== Segment start ==

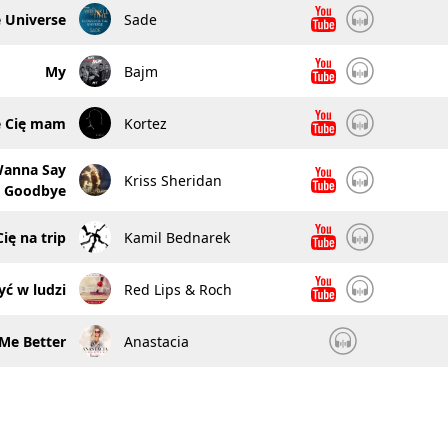
 Universe
Sade
My
Bajm
e Cię mam
Kortez
Wanna Say
Kriss Sheridan
Goodbye
ię na trip
Kamil Bednarek
yć w ludzi
Red Lips & Roch
Me Better
Anastacia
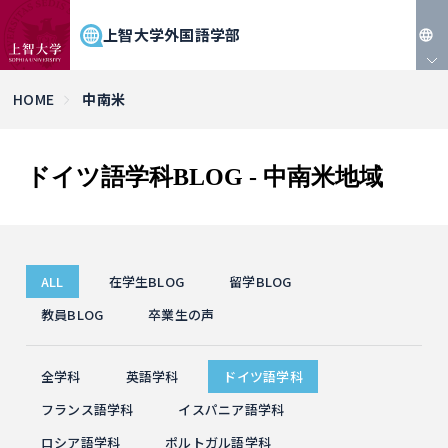
上智大学外国語学部
JP
HOME
中南米
EN
ドイツ語学科BLOG - 中南米地域
ALL
在学生BLOG
留学BLOG
教員BLOG
卒業生の声
全学科
英語学科
ドイツ語学科
フランス語学科
イスパニア語学科
ロシア語学科
ポルトガル語学科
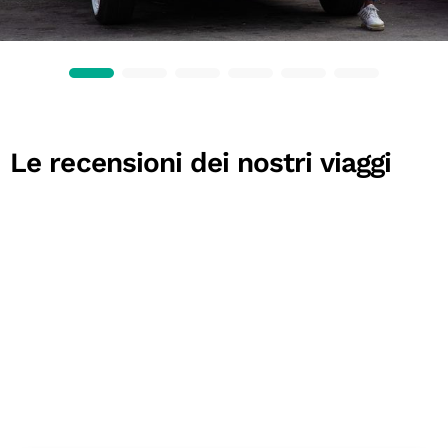
Le recensioni dei nostri viaggi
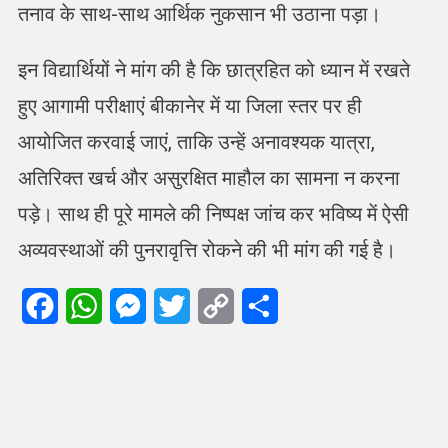
तनाव के साथ-साथ आर्थिक नुकसान भी उठाना पड़ा।
इन विद्यार्थियों ने मांग की है कि छात्रहित को ध्यान में रखते
हुए आगामी परीक्षाएं बीकानेर में या जिला स्तर पर ही
आयोजित करवाई जाएं, ताकि उन्हें अनावश्यक यात्रा,
अतिरिक्त खर्च और असुरक्षित माहौल का सामना न करना
पड़े। साथ ही पूरे मामले की निष्पक्ष जांच कर भविष्य में ऐसी
अव्यवस्थाओं की पुनरावृत्ति रोकने की भी मांग की गई है।
Facebook
WhatsApp
Messenger
Twitter
Copy
Share
Link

== Segment end ==

**ABOUT THIS TASK**.
A verbatim copy of all the records, minus the pictures, is the expected answer.

**YOUR SOLUTION**.
 Universe
Sade
My
Bajm
e Cię mam
Kortez
Wanna Say
Kriss Sheridan
Goodbye
ię na trip
Kamil Bednarek
yć w ludzi
Red Lips & Roch
Me Better
Anastacia
上智大学外国語学部
JP
HOME
中南米
EN
ドイツ語学科BLOG - 中南米地域
ALL
在学生BLOG
留学BLOG
教員BLOG
卒業生の声
全学科
英語学科
ドイツ語学科
フランス語学科
イスパニア語学科
ロシア語学科
ポルトガル語学科
Le recensioni dei nostri viaggi
तनाव के साथ-साथ आर्थिक नुकसान भी उठाना पड़ा।
इन विद्यार्थियों ने मांग की है कि छात्रहित को ध्यान में रखते
हुए आगामी परीक्षाएं बीकानेर में या जिला स्तर पर ही
आयोजित करवाई जाएं, ताकि उन्हें अनावश्यक यात्रा,
अतिरिक्त खर्च और असुरक्षित माहौल का सामना न करना
पड़े। साथ ही पूरे मामले की निष्पक्ष जांच कर भविष्य में ऐसी
अव्यवस्थाओं की पुनरावृत्ति रोकने की भी मांग की गई है।
Facebook
WhatsApp
Messenger
Twitter
Copy
Share
Link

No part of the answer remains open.